### Work instructions
(a) How would you render this sentence from the excerpt on research registration in Spanish: "Registration is going to solve nothing at all."?
(b) Could you pick up the excerpt on research registration after its final sentence and carry its argument forward in another paragraph?

[Start Source excerpt]

Research is not carried out in a vacuum: there are strong economic and personal pressures on researchers - not least of which for some is the issue of ‘tenure’. At the most base level tenure may depend on how many and how often P < 0.05 can be found. Faced with life-changing pressures researchers may choose to run their experiment, then ‘fish’ for some result, and then register it, reporting it only some months after the actual experiment was done.

Registration is going to solve nothing at all. It encourages an input-output type of research and analysis. Register the design, do the experiment, run the results through SPSS, publish the paper (if there is a P < 0.05). In fact too many papers follow this formula - evidenced by the fact that the results section starts with F-tests and t-tests without even presenting first in a straightforward way in tables and graphs what the data shows. This further illustrates the fact that apart from the initial idea that led to the experiment, there is no intervention of thought in the rest of the process - presenting data in a useful way and discussing it before ever presenting a ‘test’ requires thought. In this process discovery is out the window, because this occurs when you get results that are not those that were predicted by the experiment. At best discovery becomes extremely expensive - since the ‘discovery’ could only be followed through by the registration of another experiment that would specifically address this.

[End Source excerpt]
[Start Provided material]

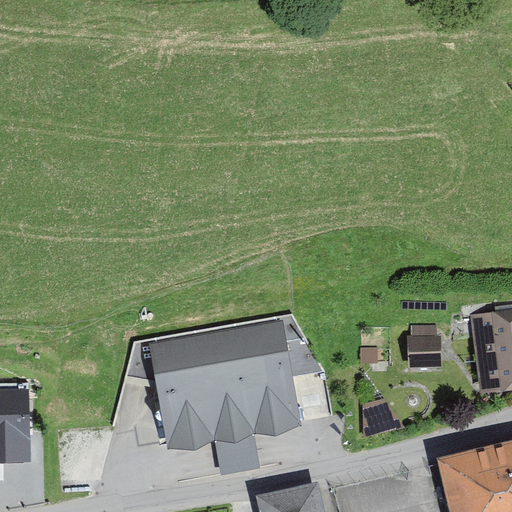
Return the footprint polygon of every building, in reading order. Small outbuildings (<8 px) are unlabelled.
[(294,313),(152,338),(170,443),(300,421),(289,372),(321,368),(294,313)] [(511,315),(473,320),(481,394),(511,390),(511,315)] [(439,329),(406,333),(409,363),(442,359),(439,329)] [(31,397),(0,397),(0,473),(32,473),(32,447),(31,397)] [(511,511),(511,464),(440,479),(446,511),(511,511)] [(258,511),(321,511),(320,501),(258,511)]
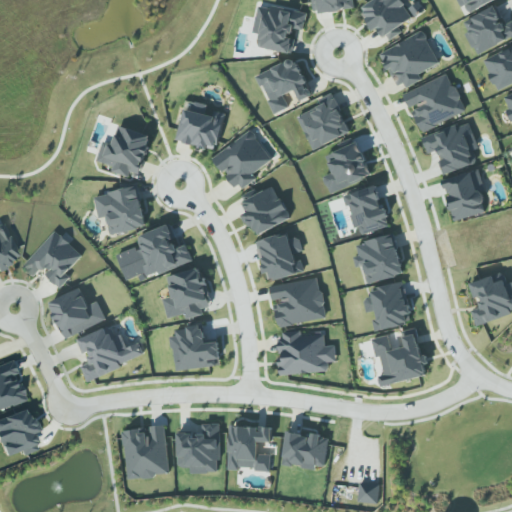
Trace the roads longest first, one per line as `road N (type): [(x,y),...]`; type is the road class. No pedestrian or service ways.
road 1 (residential): [(64,407),(208,393),(408,412),(457,392),(476,374)]
road 2 (residential): [(511,390),(476,374),(450,342),(401,170),(335,53)]
road 3 (residential): [(246,395),(247,341),(232,274),(211,225),(178,183)]
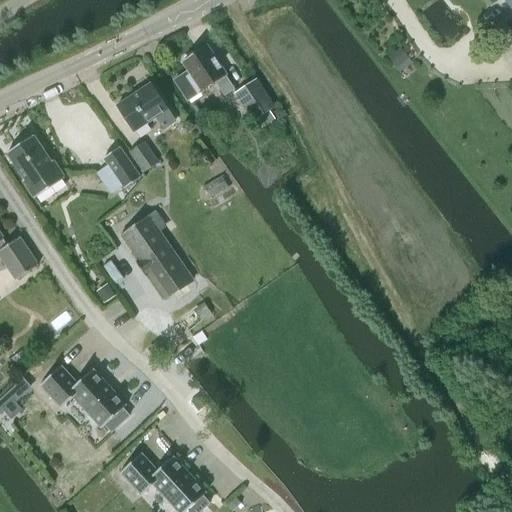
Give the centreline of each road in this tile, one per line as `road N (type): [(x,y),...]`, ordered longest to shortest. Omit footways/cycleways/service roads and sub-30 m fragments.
road 1 (track): [(482,447),(229,0)]
road 2 (tertiary): [(0,103),(211,0)]
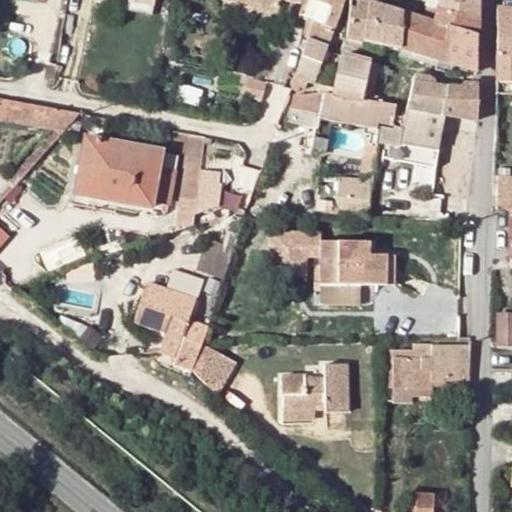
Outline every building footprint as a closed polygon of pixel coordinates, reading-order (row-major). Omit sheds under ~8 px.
[(242,0),(242,3),(279,9),(280,0),(296,0),(302,1),(301,0),(242,0)] [(343,0),(321,0),(307,41),(326,47),(343,0)] [(439,0),(437,10),(477,18),(477,0),(439,0)] [(363,41),(369,4),(358,1),(355,9),(349,8),(346,37),(363,41)] [(403,14),(404,5),(395,2),(393,11),(403,14)] [(277,19),(279,9),(242,3),(241,12),(277,19)] [(386,9),(369,4),(363,41),(382,45),(386,9)] [(417,9),(404,5),(403,14),(414,17),(417,9)] [(477,18),(437,10),(424,7),(421,19),(424,20),(451,28),(476,35),(477,18)] [(393,11),(386,9),(382,45),(399,49),(403,14),(393,11)] [(511,9),(498,9),(497,56),(511,56),(511,9)] [(414,17),(403,14),(399,49),(420,55),(424,20),(421,19),(414,17)] [(447,64),(451,28),(424,20),(420,55),(437,60),(447,64)] [(476,35),(451,28),(447,64),(476,71),(476,35)] [(326,47),(307,41),(302,55),(313,59),(320,61),(326,47)] [(436,67),(437,60),(420,55),(399,49),(397,55),(436,67)] [(332,93),(325,91),(319,115),(317,121),(375,126),(377,119),(390,124),(394,109),(367,102),(359,101),(365,81),(370,62),(342,54),(332,93)] [(302,55),(292,82),(304,86),(313,59),(302,55)] [(511,82),(511,56),(497,56),(497,83),(511,82)] [(444,116),(450,88),(438,85),(438,79),(419,75),(417,76),(414,75),(404,123),(445,131),(476,137),(476,121),(444,116)] [(359,101),(367,102),(373,83),(365,81),(359,101)] [(292,82),(288,97),(299,100),(304,86),(292,82)] [(497,94),(511,93),(511,82),(497,83),(497,94)] [(463,88),(450,88),(444,116),(476,121),(478,90),(477,85),(466,84),(463,88)] [(79,115),(80,112),(0,97),(0,106),(5,107),(3,120),(55,130),(64,132),(79,115)] [(317,121),(319,115),(311,113),(308,129),(314,130),(317,121)] [(403,132),(400,148),(440,155),(445,131),(404,123),(403,132)] [(403,132),(388,129),(384,143),(400,148),(403,132)] [(64,132),(55,130),(27,160),(33,165),(64,132)] [(162,152),(85,138),(74,193),(110,200),(111,192),(153,200),(162,152)] [(21,179),(33,165),(27,160),(14,174),(21,179)] [(185,188),(185,211),(220,211),(220,170),(195,170),(195,188),(185,188)] [(511,177),(498,178),(497,207),(511,207),(511,177)] [(363,182),(339,181),(338,199),(363,199),(363,182)] [(151,208),(153,200),(111,192),(110,200),(151,208)] [(296,226),(268,226),(268,251),(290,251),(290,239),(296,239),(296,226)] [(362,242),(321,242),(320,295),(359,296),(359,286),(394,286),(395,256),(367,256),(361,256),(362,242)] [(211,316),(219,281),(205,278),(197,313),(211,316)] [(203,344),(208,327),(187,321),(194,301),(148,285),(140,306),(171,316),(162,343),(158,352),(175,359),(173,364),(193,371),(203,344)] [(511,315),(498,315),(497,347),(509,348),(511,347),(511,315)] [(459,336),(434,337),(434,346),(470,346),(470,338),(459,338),(459,336)] [(234,363),(203,344),(193,371),(193,372),(216,394),(234,363)] [(470,346),(434,346),(414,346),(414,350),(394,350),(394,368),(394,389),(432,389),(432,380),(470,380),(470,346)] [(306,376),(283,376),(284,412),(313,411),(326,411),(326,414),(346,414),(345,365),(326,365),(325,379),(306,379),(306,376)] [(432,389),(394,389),(394,398),(432,397),(432,389)] [(313,411),(284,412),(284,420),(313,420),(313,411)] [(415,506),(408,506),(408,511),(433,511),(434,495),(415,495),(415,506)]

[End Provided material]

### Responses to the exercise
(a) El registro no va a resolver nada en absoluto.

(b)
Overall ‘registration’ of experiments is a not only not a good idea, it is a damaging one. It encourages wrong views of the process of scientific discovery and will not even prevent what it was designed for - ‘fishing’. It will have a negative impact, reducing everything to formulaic ways of proceeding, that the unscrupulous will find a way to get round, and those interested more in discovery than accumulating P values will find frustrating and alien.